Our project was very successful – the key changes had dramatic effects and we are now running the same set of reports much faster. (Some reports went from many hours to less than 30 minutes.) My final project summary included a small section where I passed along a few suggestions specifically for these developers – but looking over the suggestions now, I think they might actually be good tips for a wider audience. At any rate it might be interesting to put them out for comments!
Of course these tips aren’t my own original work; in fact I think they’re pretty widely accepted in the Oracle professional community. We’ve been hearing these ideas for years now at conferences and user groups. I just picked a few that could make the biggest impact for this team right now – and I put the ideas in my own words. These were my top three:
- Aggressively search for opportunities to do less computational work.

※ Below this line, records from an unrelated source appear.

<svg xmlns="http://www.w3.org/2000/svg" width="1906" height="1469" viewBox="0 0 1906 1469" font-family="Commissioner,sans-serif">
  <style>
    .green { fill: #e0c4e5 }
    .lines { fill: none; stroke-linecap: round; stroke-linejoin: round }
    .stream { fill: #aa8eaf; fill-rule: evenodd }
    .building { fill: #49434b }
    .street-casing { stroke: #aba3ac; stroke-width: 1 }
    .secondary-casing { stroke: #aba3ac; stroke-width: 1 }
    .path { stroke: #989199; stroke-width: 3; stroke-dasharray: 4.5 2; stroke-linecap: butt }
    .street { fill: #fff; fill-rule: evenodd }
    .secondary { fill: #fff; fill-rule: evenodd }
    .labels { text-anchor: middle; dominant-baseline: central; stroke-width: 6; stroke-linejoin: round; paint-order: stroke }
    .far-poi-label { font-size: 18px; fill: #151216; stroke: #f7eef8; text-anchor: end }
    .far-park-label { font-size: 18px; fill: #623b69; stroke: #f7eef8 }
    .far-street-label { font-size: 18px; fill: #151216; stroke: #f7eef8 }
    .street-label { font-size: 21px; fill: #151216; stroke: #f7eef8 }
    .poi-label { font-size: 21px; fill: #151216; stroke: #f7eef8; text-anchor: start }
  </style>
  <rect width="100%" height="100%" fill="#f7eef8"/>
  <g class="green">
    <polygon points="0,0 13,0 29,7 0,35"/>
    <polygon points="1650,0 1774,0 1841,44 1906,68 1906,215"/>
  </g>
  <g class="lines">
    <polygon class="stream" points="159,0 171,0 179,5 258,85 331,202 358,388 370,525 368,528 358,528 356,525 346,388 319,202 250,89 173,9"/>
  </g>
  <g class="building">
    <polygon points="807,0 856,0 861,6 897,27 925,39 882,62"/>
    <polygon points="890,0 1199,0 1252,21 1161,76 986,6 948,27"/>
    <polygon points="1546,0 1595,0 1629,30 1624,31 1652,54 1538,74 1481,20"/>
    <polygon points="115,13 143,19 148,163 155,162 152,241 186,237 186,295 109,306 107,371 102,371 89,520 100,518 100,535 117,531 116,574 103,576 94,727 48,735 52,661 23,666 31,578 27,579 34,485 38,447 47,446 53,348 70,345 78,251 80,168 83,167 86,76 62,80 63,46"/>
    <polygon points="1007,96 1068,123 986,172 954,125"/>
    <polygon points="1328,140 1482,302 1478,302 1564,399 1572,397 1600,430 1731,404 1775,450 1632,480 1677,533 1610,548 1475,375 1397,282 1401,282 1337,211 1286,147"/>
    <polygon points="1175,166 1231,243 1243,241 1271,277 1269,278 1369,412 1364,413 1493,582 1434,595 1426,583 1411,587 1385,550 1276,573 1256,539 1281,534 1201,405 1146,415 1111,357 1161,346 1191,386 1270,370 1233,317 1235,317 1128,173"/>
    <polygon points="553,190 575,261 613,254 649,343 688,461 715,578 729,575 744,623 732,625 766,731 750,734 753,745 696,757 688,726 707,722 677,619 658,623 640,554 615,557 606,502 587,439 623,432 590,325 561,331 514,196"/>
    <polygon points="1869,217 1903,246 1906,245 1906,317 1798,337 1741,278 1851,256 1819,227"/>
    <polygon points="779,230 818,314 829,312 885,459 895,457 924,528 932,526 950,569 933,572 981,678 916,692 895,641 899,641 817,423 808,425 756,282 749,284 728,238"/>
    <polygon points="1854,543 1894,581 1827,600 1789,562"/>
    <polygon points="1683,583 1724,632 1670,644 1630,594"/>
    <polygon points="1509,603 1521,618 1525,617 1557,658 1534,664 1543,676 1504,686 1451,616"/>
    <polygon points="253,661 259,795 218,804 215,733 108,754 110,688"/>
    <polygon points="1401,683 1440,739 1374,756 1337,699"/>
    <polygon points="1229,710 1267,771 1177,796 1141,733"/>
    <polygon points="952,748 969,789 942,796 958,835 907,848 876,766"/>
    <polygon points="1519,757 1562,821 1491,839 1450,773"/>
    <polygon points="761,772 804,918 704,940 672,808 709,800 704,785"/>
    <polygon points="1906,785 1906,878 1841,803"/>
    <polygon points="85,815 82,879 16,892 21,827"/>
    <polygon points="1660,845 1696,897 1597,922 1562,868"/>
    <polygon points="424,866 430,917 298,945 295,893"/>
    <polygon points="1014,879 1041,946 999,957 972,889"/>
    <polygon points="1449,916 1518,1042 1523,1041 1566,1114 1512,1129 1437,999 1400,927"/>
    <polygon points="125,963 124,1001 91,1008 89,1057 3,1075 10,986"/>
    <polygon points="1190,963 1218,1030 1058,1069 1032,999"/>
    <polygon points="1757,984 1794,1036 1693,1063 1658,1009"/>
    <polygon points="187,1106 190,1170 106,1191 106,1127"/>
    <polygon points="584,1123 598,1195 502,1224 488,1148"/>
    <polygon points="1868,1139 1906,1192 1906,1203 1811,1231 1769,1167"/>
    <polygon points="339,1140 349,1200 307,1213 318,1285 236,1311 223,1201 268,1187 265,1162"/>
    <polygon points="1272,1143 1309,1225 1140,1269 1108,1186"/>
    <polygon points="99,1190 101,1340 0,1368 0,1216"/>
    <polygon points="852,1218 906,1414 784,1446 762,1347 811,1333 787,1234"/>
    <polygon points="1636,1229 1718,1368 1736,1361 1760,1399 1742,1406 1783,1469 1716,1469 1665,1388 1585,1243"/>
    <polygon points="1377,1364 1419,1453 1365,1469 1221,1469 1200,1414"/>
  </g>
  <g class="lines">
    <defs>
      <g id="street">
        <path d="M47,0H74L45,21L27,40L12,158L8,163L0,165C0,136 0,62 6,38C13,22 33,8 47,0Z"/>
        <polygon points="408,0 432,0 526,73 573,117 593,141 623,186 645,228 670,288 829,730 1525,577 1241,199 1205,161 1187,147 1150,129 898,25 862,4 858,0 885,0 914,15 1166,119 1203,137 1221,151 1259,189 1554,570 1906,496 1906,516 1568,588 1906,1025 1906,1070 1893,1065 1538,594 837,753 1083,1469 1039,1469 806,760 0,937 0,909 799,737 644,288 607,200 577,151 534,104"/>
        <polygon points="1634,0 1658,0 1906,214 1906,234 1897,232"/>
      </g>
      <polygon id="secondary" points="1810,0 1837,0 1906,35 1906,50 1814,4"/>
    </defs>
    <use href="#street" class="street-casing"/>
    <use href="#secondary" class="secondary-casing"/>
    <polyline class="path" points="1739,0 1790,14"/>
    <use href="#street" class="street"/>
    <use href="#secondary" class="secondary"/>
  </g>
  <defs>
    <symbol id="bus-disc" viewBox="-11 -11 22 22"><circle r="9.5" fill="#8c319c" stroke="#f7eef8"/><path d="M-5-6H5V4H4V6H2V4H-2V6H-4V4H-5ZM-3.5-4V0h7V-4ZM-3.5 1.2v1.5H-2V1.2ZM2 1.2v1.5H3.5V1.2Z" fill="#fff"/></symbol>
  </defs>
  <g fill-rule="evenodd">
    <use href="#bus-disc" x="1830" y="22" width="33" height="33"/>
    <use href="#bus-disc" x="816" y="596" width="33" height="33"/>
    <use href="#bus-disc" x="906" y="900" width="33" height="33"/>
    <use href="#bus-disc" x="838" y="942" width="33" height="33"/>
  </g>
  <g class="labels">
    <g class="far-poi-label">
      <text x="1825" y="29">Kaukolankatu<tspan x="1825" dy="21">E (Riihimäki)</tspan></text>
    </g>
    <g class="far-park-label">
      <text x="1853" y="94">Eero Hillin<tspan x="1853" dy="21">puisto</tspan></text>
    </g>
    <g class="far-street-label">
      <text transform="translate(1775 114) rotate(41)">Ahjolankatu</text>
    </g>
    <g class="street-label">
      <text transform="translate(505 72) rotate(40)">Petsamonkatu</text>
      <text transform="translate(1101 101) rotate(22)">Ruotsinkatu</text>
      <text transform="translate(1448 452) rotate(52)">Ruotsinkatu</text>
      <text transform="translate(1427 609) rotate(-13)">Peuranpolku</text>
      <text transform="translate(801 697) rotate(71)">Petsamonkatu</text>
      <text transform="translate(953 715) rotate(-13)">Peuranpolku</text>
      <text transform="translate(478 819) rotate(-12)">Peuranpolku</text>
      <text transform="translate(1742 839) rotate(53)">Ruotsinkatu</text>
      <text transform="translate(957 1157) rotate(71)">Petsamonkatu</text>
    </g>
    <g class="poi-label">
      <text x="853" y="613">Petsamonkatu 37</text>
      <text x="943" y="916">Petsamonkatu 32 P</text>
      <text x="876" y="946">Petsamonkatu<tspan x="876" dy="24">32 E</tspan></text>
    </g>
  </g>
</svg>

- Fewer switches between SQL, PL/SQL and Java.
- Java is slowest, PL/SQL is faster, C and SQL are fastest.
- Operate in bulk whenever possible.
- Avoid using any kind of loop in your code whenever possible. If loops are required, operate on large chunks at a time (for example, by increasing fetch sizes).

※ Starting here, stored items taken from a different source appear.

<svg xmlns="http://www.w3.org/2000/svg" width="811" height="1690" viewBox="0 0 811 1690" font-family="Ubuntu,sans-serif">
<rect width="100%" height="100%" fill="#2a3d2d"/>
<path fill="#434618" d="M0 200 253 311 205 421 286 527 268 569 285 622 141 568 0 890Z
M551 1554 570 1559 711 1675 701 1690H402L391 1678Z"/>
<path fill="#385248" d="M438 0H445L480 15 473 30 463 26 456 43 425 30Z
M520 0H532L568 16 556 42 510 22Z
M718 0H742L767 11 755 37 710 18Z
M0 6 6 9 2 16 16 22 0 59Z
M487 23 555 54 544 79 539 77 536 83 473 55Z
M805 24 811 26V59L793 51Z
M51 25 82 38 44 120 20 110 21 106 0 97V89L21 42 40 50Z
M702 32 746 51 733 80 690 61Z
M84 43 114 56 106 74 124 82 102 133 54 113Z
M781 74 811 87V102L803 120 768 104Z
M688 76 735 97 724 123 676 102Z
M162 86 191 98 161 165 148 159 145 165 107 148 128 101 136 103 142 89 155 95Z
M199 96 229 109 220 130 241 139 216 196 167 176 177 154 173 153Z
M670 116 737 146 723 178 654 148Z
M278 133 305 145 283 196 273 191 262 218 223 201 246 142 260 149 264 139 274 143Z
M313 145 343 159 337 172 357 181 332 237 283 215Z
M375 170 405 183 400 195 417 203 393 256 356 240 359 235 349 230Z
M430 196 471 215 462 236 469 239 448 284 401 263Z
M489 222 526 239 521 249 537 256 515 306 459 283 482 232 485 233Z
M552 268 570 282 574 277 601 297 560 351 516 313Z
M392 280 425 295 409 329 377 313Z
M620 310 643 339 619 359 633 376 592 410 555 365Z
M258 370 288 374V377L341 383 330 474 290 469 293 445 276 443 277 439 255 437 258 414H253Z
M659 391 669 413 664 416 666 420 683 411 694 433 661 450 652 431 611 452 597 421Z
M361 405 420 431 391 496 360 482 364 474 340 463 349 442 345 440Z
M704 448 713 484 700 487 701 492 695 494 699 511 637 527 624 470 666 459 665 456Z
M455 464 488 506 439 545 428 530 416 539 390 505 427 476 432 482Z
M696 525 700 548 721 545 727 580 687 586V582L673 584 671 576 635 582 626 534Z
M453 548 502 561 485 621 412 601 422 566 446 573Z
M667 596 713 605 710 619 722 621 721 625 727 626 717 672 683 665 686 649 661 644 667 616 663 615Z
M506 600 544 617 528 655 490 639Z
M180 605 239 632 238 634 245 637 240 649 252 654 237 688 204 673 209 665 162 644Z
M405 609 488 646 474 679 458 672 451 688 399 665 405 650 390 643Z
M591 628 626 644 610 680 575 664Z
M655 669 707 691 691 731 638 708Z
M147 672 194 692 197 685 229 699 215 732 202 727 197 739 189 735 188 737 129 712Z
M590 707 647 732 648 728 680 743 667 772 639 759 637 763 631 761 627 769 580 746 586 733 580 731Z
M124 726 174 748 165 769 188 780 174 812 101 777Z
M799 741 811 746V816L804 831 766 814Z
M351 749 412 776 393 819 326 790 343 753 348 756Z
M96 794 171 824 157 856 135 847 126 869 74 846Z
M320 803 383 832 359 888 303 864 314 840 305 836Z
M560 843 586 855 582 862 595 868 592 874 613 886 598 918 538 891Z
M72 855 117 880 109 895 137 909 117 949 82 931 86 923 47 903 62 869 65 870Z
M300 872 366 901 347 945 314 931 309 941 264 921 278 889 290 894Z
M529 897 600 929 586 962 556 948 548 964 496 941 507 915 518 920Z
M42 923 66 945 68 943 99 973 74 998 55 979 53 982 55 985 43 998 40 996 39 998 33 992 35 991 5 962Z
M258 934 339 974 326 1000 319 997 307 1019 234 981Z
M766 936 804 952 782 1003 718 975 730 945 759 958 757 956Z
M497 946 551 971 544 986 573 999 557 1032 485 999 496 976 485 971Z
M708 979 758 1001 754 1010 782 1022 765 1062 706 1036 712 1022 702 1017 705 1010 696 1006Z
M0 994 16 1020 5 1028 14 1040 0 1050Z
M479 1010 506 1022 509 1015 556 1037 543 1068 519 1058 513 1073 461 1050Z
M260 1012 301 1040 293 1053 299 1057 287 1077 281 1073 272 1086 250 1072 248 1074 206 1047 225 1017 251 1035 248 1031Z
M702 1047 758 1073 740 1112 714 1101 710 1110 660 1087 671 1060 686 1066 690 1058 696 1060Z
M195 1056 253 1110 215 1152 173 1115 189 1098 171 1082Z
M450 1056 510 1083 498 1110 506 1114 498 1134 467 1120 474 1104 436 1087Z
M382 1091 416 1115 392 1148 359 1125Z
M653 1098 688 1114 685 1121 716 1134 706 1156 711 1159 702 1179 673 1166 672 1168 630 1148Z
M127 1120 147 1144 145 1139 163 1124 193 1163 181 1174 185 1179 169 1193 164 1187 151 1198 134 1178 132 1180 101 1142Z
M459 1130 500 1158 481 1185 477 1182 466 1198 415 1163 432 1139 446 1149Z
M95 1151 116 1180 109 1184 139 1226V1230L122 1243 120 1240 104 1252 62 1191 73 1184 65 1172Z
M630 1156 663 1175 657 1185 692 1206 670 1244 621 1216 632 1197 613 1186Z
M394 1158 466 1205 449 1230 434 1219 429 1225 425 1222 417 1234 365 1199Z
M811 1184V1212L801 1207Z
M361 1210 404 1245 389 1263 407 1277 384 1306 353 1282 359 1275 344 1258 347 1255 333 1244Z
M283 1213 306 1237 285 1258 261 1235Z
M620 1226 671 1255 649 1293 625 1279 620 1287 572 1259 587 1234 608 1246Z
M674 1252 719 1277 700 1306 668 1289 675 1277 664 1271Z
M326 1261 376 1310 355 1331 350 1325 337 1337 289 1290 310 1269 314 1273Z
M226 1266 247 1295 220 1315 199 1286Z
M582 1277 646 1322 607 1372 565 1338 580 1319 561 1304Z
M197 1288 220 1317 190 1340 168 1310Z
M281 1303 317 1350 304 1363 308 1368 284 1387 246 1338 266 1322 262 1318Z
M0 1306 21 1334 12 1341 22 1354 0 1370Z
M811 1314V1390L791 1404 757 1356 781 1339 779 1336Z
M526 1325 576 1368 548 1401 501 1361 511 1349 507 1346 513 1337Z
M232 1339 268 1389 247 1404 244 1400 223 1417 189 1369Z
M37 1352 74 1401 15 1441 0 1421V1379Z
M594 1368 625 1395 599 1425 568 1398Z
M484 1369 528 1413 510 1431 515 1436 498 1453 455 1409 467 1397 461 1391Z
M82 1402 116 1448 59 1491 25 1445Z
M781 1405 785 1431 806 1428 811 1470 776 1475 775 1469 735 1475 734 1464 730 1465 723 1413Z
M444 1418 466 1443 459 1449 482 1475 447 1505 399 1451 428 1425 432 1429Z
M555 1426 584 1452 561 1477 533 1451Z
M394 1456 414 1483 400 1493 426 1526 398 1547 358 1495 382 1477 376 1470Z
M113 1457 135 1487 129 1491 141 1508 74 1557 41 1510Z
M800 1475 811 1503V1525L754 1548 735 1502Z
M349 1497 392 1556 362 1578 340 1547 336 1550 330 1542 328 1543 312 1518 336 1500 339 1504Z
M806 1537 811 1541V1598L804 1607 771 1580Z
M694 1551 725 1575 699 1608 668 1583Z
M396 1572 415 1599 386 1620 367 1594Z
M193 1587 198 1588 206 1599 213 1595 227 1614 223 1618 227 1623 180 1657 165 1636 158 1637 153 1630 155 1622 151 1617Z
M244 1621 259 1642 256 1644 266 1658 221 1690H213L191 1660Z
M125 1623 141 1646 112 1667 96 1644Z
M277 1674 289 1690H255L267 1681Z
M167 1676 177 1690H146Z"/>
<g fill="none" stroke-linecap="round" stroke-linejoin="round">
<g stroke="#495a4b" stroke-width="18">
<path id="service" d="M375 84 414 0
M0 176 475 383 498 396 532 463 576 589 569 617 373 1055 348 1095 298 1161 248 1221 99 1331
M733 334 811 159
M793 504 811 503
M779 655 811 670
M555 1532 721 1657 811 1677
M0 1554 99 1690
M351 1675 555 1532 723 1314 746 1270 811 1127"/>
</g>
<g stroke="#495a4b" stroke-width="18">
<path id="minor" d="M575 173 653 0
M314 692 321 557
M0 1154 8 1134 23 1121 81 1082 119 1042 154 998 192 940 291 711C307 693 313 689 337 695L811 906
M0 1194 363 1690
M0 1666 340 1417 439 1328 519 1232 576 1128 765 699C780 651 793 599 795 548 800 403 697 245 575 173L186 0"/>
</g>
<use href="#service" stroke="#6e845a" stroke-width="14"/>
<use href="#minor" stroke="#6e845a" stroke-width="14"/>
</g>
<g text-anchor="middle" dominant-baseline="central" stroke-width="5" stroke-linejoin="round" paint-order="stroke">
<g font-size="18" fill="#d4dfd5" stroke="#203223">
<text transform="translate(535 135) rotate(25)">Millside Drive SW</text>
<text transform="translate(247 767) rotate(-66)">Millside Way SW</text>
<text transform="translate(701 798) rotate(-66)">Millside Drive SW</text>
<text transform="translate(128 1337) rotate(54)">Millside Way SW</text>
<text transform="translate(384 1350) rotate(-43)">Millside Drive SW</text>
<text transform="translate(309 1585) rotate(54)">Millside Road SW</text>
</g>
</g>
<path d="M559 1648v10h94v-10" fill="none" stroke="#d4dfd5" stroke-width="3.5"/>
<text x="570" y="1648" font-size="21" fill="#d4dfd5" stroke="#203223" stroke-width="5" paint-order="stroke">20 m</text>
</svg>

- Avoid coding in multiple steps whenever possible. If multiple steps are faster, ask how you’re code works and why Oracle isn’t automatically doing the same.

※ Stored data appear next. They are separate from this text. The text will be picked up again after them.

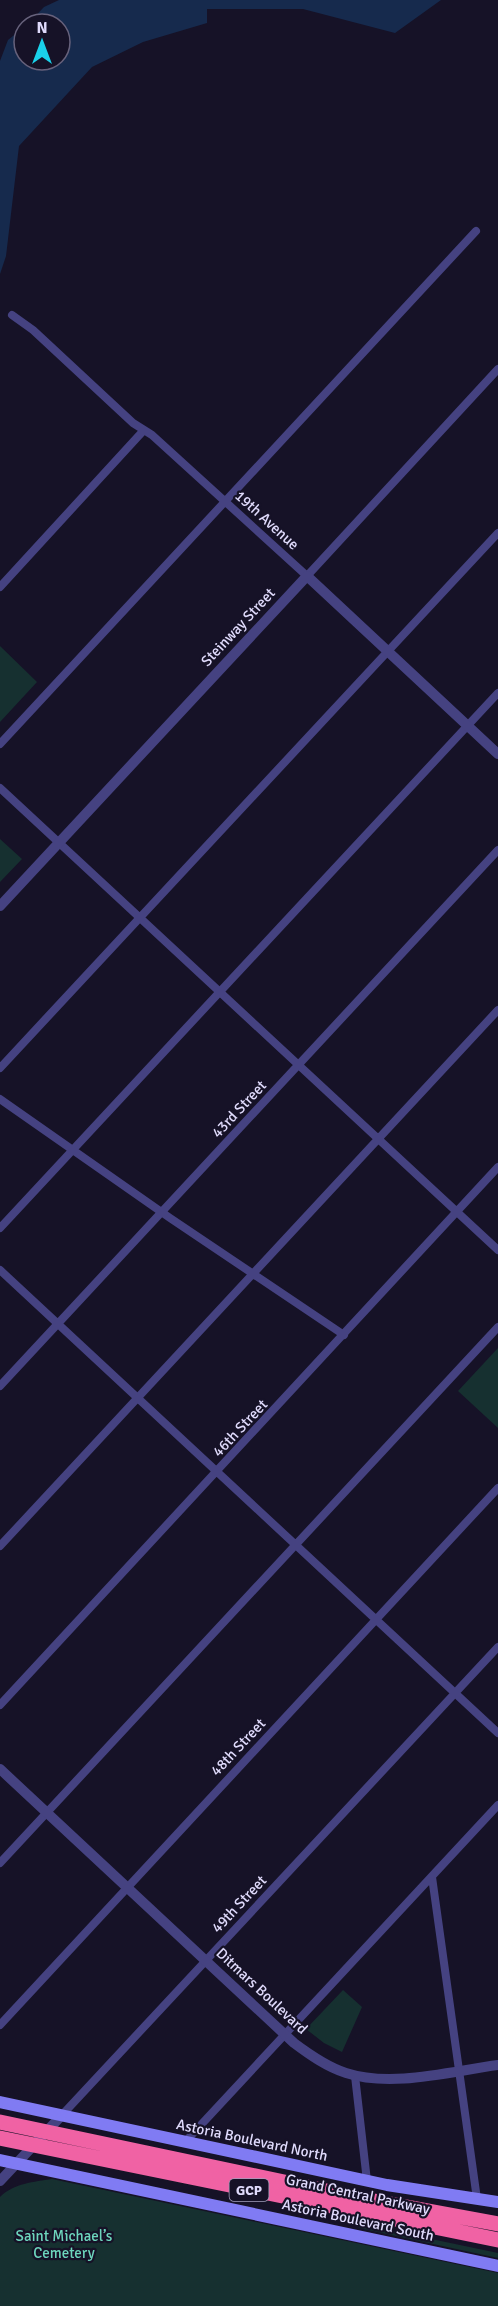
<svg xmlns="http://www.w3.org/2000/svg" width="498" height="2306" viewBox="0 0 498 2306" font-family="Signika,sans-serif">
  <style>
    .green { fill: #163030 }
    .water { fill: #162a4d }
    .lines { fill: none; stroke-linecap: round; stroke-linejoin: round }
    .minor { stroke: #454281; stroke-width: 8 }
    .tertiary { stroke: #454281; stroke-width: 10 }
    .secondary { stroke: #807bf3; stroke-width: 12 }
    .motorway { stroke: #f062a4; stroke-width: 15 }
    .labels { text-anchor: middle; stroke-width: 4.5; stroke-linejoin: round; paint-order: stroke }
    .shield { fill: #161227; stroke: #a39fbc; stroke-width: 1.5 }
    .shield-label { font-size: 14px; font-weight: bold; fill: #e0dbfc }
    .street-label { font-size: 15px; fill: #e0dbfc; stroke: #161227 }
    .park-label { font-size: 15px; fill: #6dd6bd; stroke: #161227 }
  </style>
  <rect width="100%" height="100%" fill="#161227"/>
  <path class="green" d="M0,646L37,682L0,722Z
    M0,839L22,859L0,882Z
    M498,1348V1428L458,1391Z
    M343,1990L362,2007L342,2052L324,2043L306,2029Z
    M52,2179L498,2273V2306H0V2197C14,2183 34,2182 52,2179Z
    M355,2223L498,2253V2258L359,2228Z"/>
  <path class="water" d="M59,0H441L395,33L303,9H207V23L143,42L92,67L19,146L6,256L0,274V61L8,40L24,27V60H60V24H28L44,7Z"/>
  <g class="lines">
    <path class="minor" d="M12,315L33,330L133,423L152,435L307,576L498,369
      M0,587L144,430
      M0,744L476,231
      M0,788L498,1250
      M0,1068L498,533
      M0,1099L170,1218L344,1335
      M0,1228L498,693
      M0,1270L498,1733
      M0,1386L498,850
      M0,1546L498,1010
      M0,1705L498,1167
      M0,1863L498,1327
      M432,1877L477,2199
      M0,2025L498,1488
      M355,2076L367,2181
      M62,2115L498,1647
      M185,2142L498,1805"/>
    <path class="tertiary" d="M0,906L307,576L498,754
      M0,1769L294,2043C310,2055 327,2067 346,2073C392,2088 452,2071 498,2065
      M0,2181L62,2115"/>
    <path class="secondary" d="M0,2102L387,2185L498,2202
      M0,2160L498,2266"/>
    <path class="motorway" d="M0,2122L369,2200L498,2224
      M0,2138L498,2240"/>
  </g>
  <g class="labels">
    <rect class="shield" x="229.5" y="2179" width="39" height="22" rx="4.5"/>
    <g class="shield-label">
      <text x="249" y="2195">GCP</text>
    </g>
    <g class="street-label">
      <text transform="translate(267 520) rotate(42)" y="5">19th Avenue</text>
      <text transform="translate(238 627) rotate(-47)" y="5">Steinway Street</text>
      <text transform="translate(239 1109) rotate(-47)" y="5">43rd Street</text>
      <text transform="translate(240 1428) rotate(-47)" y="5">46th Street</text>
      <text transform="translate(238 1747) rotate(-47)" y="5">48th Street</text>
      <text transform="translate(239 1904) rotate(-47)" y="5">49th Street</text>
      <text transform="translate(262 1991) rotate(43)" y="5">Ditmars Boulevard</text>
      <text transform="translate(252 2140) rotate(12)" y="5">Astoria Boulevard North</text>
      <text transform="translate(358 2194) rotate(12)" y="5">Grand Central Parkway</text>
      <text transform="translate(358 2220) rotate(12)" y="5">Astoria Boulevard South</text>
    </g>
    <g class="park-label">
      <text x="64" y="2241">Saint Michael’s<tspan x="64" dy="17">Cemetery</tspan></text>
    </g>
  </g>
  <g transform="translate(42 42)"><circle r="28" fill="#161227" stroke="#67627c" stroke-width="1.5"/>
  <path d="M0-4.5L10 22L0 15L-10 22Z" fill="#1ad1ea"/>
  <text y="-9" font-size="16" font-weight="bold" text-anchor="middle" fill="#e0dbfc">N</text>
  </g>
</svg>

- Always utilize tracing/logging when coding and tuning. Create logs at the most granular level possible, then summarize the results by time (aka profiling). Calibrate everything in terms of wall clock elapsed time for entire job.
- Utilize database 10046 log files for any jobs where the database is an important component. There are several profilers available with various feature levels and price points (starting with free); utilize one of these to summarize the logs. These logs can safely be generated in production.
- Use the Oracle PL/SQL Profiler to generate profiles on critical path PL/SQL code.
- When tuning SQL, follow these steps:
- Remove all hints.
- Use dbms_xplan, 10046 and 10053 traces – in that order – to determine where the CBO went wrong. Compare CBO row count estimates with actual row counts before time-consuming, in-depth analysis of 10053 logs.
- Add hints only with justification about why the hint is preferable to fixing underlying cause. Generally speaking, hints should be viewed as band-aids.
- When a good plan is found and underlying causes cannot be addressed, use DBMS_XPLAN functions with the ADVANCED flag to retrieve a full set of hints. Use this to lock in the good plan and document the situation with SQL comments. (11g will offer new options for plan management, but this method will be sufficient for 10g.)
I’m sure that these tips aren’t perfect – so please share your thoughts! How could I better word them? Do they apply to your development team?
I’m definitely no guru of Oracle performance yet, but I have been involved in a number of performance-oriented projects. My experience has been that it’s pretty common to have certain assumptions built in to the project through scoping and goal statements before I arrive. Often, project sponsors have already decided that one of the most important items in a performance project is that someone with experience in storage and system configuration for Oracle (this is usually me) will review settings and statistics for things like database parameters, AWR reports, operating system kernel settings, networking, I/O, etc. The contractual “statement of work” might say something like “review and assess configuration and architecture” with a list of specific areas of configuration.
I’m not opposed to periodic configuration audits or having a second set of eyes look over the setup. But this very customer was a perfect example of how these assumptions about performance tuning through system review really are not the best way to work. Due to the many parties involved in this contract and various expectations, it was important for me to review the system configuration – so I did spend time on this review. However I was lucky that the team and managers who I directly worked with were sharp and open-minded. After some spirited discussion we slightly altered our approach: starting at the top of the stack and working down rather than the other way around.
Our first two weeks were focused on the most important business reports and only during the last two weeks did I take an in-depth look at storage and system configuration. Can you guess what happened? Looking at the top business problems led us straight to the most important bottlenecks impacting reports across the board. It also showed me which areas of system configuration could have the biggest impact on the business. By the time I started doing a system review, I already knew which areas to focus on. Furthermore, I could already make some estimations about best-case impact of system changes on overall report run-times. Not surprisingly, I knew that no system change was going to give us the improvement we wanted – but tuning a few small pieces of code that were used widely gave us even more improvement than we had thought possible.
Again, this isn’t new… it’s stuff we’ve been hearing at conferences and user groups for years now. But it seems to me that it’s still worth repeating.